La plus grande différence, c'est mon approche psychologique de la tournée, très différente de celle du Wish Tour. Le Wish Tour, c'était plus comme un show. Le show tout entier était à dessein. Je ne me faisais pas plaisir parce que c'était un grand show alors que là, c'est plutôt un retour vers l'idée que j'avais d'être la personne la plus importante sur scène, et non pas le public. C'est un peu un retour vers des temps égoïstes. Mais c'est étrange parce que je pense que cela fonctionne mieux. On joue simplement ce que je veux et on fait ce que je veux, et le public semble de toute manière préférer ça. Pendant le Prayer Tour, on essayait de construire un spectacle et c'était... En fait ce n'était qu'un pas dans la foulée de Disintegration. C'était une suite logique de devenir plus gros. Retourner aux Etats-Unis et faire le Rosebowl, la plus grande salle des Etats-Unis, le Texas Stadium, ça n'a aucun sens. Cette fois, on ne pouvait pas. Et assez bizarrement, cela m'a fait plaisir de ne plus être aussi populaire. Parce si on nous avait donné le choix de jouer dans un stade, on aurait probablement dit "ok, juste un", tu sais... Et c'est vraiment bien qu'on ne fasse plus de stade. "
Je pense que c'était bien de voir que tout fonctionnait bien sur scène. Cela n'a rien à voir avec 1992 on avait l'impression que chacun jouait pour lui-même alors que cette année c'est plus comme un groupe qui joue ensemble.
Oui. Il y a vraiment une communication sur scène et c'est la première fois que ça arrive depuis dix ans, que je puisse parler à tout le monde sur scène. Je me ballade et je leur parle. Et avant, je ne me sentais pas à l'aise. J'ai toujours parlé à Simon mais si jamais j'avais essayé de parler à Porl, c'était comme si quelque chose n'allait pas, je ne devais lui parler que si quelque chose n'allait pas. Et j'avais un peu créé cela. C'était les seuls échanges qu'on avait sur scène "Bordel qu'est-ce qui se passe!!!" Alors que cette fois, on a quelqu'un qui sourit et, c'est sympa quelqu'un qui te sourit.

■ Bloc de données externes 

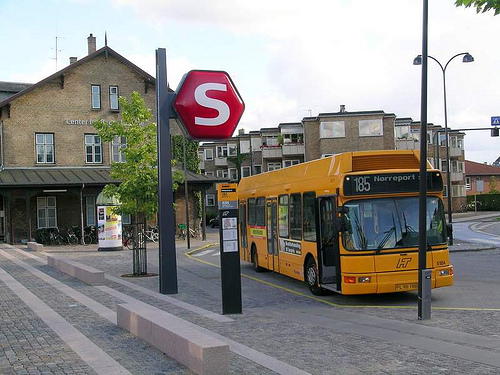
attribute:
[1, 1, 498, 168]
sky — overcast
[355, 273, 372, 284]
headlight — white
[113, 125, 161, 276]
tree — little, green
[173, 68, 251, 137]
sign — red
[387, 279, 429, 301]
license plate — yellow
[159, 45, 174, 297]
pole — black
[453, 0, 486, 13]
leaves — green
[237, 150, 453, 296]
bus — yellow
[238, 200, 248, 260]
door — double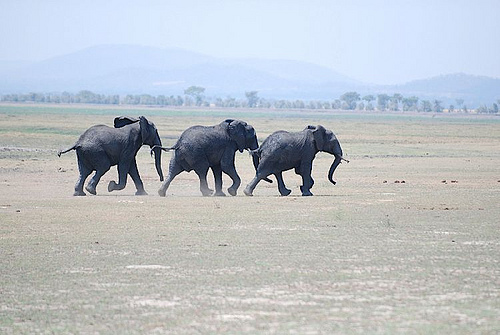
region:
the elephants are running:
[57, 107, 355, 209]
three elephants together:
[53, 102, 352, 204]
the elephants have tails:
[51, 136, 301, 167]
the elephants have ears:
[113, 111, 327, 156]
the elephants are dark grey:
[48, 110, 356, 202]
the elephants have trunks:
[143, 140, 355, 168]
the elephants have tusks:
[141, 139, 367, 173]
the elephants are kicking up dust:
[23, 166, 297, 210]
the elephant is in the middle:
[145, 112, 271, 202]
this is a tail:
[146, 138, 178, 157]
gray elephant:
[70, 117, 164, 196]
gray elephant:
[180, 117, 256, 186]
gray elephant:
[263, 121, 355, 189]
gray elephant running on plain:
[260, 124, 342, 198]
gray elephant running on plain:
[159, 117, 256, 197]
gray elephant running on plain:
[59, 119, 168, 200]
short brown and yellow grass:
[33, 210, 95, 243]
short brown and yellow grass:
[109, 237, 184, 268]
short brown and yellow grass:
[243, 227, 321, 274]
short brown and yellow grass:
[368, 201, 419, 276]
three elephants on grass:
[67, 100, 343, 228]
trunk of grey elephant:
[328, 158, 352, 190]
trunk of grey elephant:
[241, 150, 268, 185]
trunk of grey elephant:
[146, 151, 172, 186]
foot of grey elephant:
[131, 181, 149, 202]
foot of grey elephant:
[153, 179, 182, 201]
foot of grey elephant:
[197, 184, 213, 198]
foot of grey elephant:
[278, 183, 298, 198]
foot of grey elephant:
[227, 179, 240, 197]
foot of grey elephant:
[198, 175, 218, 195]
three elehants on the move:
[62, 107, 390, 197]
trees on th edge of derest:
[8, 91, 494, 108]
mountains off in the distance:
[11, 34, 499, 96]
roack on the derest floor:
[382, 171, 462, 191]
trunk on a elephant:
[323, 147, 351, 185]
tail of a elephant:
[147, 144, 169, 167]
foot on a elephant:
[105, 179, 121, 196]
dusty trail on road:
[33, 186, 485, 223]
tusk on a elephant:
[332, 154, 359, 166]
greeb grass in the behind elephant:
[8, 102, 187, 119]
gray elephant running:
[60, 115, 173, 203]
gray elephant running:
[164, 121, 256, 190]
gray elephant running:
[261, 119, 346, 199]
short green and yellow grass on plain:
[16, 246, 77, 273]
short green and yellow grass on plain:
[120, 232, 165, 262]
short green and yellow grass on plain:
[296, 242, 366, 287]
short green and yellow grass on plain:
[391, 187, 461, 233]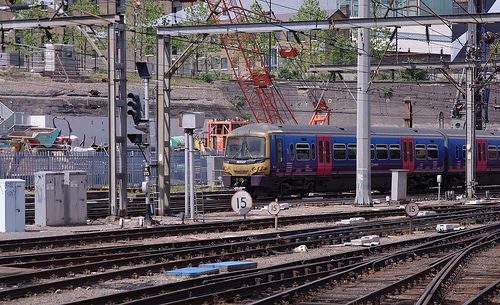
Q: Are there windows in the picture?
A: Yes, there is a window.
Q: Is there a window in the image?
A: Yes, there is a window.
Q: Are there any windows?
A: Yes, there is a window.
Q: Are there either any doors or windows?
A: Yes, there is a window.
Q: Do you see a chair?
A: No, there are no chairs.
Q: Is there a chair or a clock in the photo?
A: No, there are no chairs or clocks.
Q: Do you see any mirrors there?
A: No, there are no mirrors.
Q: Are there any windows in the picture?
A: Yes, there is a window.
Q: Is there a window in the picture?
A: Yes, there is a window.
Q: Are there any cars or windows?
A: Yes, there is a window.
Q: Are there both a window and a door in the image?
A: Yes, there are both a window and a door.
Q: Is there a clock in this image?
A: No, there are no clocks.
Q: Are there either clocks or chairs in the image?
A: No, there are no clocks or chairs.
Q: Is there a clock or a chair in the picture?
A: No, there are no clocks or chairs.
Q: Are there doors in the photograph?
A: Yes, there are doors.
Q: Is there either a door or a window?
A: Yes, there are doors.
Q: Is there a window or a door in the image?
A: Yes, there are doors.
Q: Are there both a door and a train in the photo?
A: Yes, there are both a door and a train.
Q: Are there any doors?
A: Yes, there are doors.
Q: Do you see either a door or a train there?
A: Yes, there are doors.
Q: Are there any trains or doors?
A: Yes, there are doors.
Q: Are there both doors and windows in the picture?
A: Yes, there are both doors and a window.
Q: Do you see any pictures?
A: No, there are no pictures.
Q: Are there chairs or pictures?
A: No, there are no pictures or chairs.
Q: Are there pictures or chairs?
A: No, there are no pictures or chairs.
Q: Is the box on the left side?
A: Yes, the box is on the left of the image.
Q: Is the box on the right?
A: No, the box is on the left of the image.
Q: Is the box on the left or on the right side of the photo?
A: The box is on the left of the image.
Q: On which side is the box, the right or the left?
A: The box is on the left of the image.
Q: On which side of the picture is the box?
A: The box is on the left of the image.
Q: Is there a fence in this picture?
A: Yes, there is a fence.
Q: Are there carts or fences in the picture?
A: Yes, there is a fence.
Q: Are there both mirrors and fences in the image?
A: No, there is a fence but no mirrors.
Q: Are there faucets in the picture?
A: No, there are no faucets.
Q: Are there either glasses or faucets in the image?
A: No, there are no faucets or glasses.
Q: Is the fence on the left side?
A: Yes, the fence is on the left of the image.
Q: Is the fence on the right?
A: No, the fence is on the left of the image.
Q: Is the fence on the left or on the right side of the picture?
A: The fence is on the left of the image.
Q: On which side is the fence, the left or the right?
A: The fence is on the left of the image.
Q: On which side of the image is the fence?
A: The fence is on the left of the image.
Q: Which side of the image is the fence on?
A: The fence is on the left of the image.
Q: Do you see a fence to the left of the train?
A: Yes, there is a fence to the left of the train.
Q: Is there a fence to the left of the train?
A: Yes, there is a fence to the left of the train.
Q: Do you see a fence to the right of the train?
A: No, the fence is to the left of the train.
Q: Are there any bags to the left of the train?
A: No, there is a fence to the left of the train.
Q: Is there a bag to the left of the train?
A: No, there is a fence to the left of the train.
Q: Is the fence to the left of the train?
A: Yes, the fence is to the left of the train.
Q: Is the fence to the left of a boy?
A: No, the fence is to the left of the train.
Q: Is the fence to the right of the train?
A: No, the fence is to the left of the train.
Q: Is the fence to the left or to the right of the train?
A: The fence is to the left of the train.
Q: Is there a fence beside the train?
A: Yes, there is a fence beside the train.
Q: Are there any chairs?
A: No, there are no chairs.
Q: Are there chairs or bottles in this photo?
A: No, there are no chairs or bottles.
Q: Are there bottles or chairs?
A: No, there are no chairs or bottles.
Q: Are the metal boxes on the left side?
A: Yes, the boxes are on the left of the image.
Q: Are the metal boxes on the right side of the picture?
A: No, the boxes are on the left of the image.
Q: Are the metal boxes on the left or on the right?
A: The boxes are on the left of the image.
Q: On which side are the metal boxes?
A: The boxes are on the left of the image.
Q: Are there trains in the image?
A: Yes, there is a train.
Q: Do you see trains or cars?
A: Yes, there is a train.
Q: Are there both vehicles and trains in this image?
A: Yes, there are both a train and a vehicle.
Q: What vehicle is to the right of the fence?
A: The vehicle is a train.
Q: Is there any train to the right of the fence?
A: Yes, there is a train to the right of the fence.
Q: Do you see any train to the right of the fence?
A: Yes, there is a train to the right of the fence.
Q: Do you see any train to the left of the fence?
A: No, the train is to the right of the fence.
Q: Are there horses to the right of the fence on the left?
A: No, there is a train to the right of the fence.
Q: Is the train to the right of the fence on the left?
A: Yes, the train is to the right of the fence.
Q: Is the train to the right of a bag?
A: No, the train is to the right of the fence.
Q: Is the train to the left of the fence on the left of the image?
A: No, the train is to the right of the fence.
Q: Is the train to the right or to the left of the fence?
A: The train is to the right of the fence.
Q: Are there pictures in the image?
A: No, there are no pictures.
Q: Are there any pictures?
A: No, there are no pictures.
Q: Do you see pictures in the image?
A: No, there are no pictures.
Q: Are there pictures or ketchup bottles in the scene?
A: No, there are no pictures or ketchup bottles.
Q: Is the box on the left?
A: Yes, the box is on the left of the image.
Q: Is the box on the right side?
A: No, the box is on the left of the image.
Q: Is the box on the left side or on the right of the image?
A: The box is on the left of the image.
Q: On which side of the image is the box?
A: The box is on the left of the image.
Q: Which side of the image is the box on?
A: The box is on the left of the image.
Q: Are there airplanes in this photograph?
A: No, there are no airplanes.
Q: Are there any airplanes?
A: No, there are no airplanes.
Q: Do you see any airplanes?
A: No, there are no airplanes.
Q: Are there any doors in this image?
A: Yes, there are doors.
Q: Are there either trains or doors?
A: Yes, there are doors.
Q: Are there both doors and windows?
A: Yes, there are both doors and a window.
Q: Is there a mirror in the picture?
A: No, there are no mirrors.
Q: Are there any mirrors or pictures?
A: No, there are no mirrors or pictures.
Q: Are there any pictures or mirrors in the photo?
A: No, there are no mirrors or pictures.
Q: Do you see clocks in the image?
A: No, there are no clocks.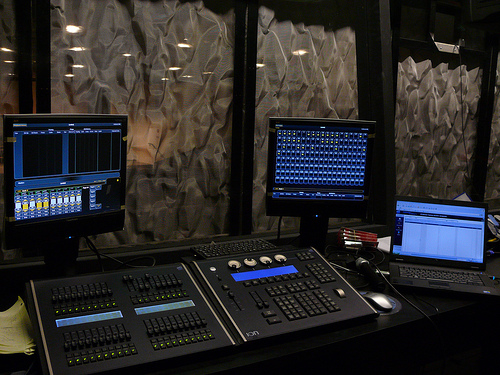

Je pense aussi que l'équilibre est atteint sur scène également. Et c'est la différence. C'est comme l'introduction de nouvelles chansons. Je pense que cela donne une idée de ce que le groupe est et ce qui fait le groupe. Et même dans les très rares occasions où l'on a fait des chansons comme "The Figurehead" ou "The Drowning Man", la façon dont le public a réagi, cela donne un sens à la raison d'être du groupe, pas l'histoire du groupe, pas en tant que groupe. Cela me rappelle aussi pourquoi je prends plaisir à le faire. Alors que pendant le Wish Tour, on considérait que c'était pendant les chansons évidentes ou les chansons de Wish et c'est tout. Alors que pendant cette tournée, il y a eu des soirs où l'on n'a joué que sept chansons de Wild Mood Swings ce qui est assez inhabituel par rapport au passé. Je pense que l'accent était mis sur la promotion de l'album et du groupe alors que cette fois c'était un peu "merde, personne n'aime de toute façon alors autant se faire plaisir" Donc d'une certaine manière, le manque de public a vraiment tourné à notre avantage parce que tu dois faire avec. Ça ne m'a pas autant touché que certains des autres. Ils étaient un peu "ouais, personne ne nous aime" mais il y a une façon de s'en accommoder. J'ai essayé d'introduire dans l'esprit du groupe que les gens qui étaient là étaient ceux qui comptaient, donc que si c'était bien pour eux, cela n'avait aucune importance vis à vis de ceux qui n'étaient pas là. Qu'ils le croient ou non, je ne sais pas. Tu dois faire sentir et dire "Vous auriez dû être là, c'était vraiment bien", c'est de cette manière que tu récupères les gens qui ne se sont pas souciés de venir. 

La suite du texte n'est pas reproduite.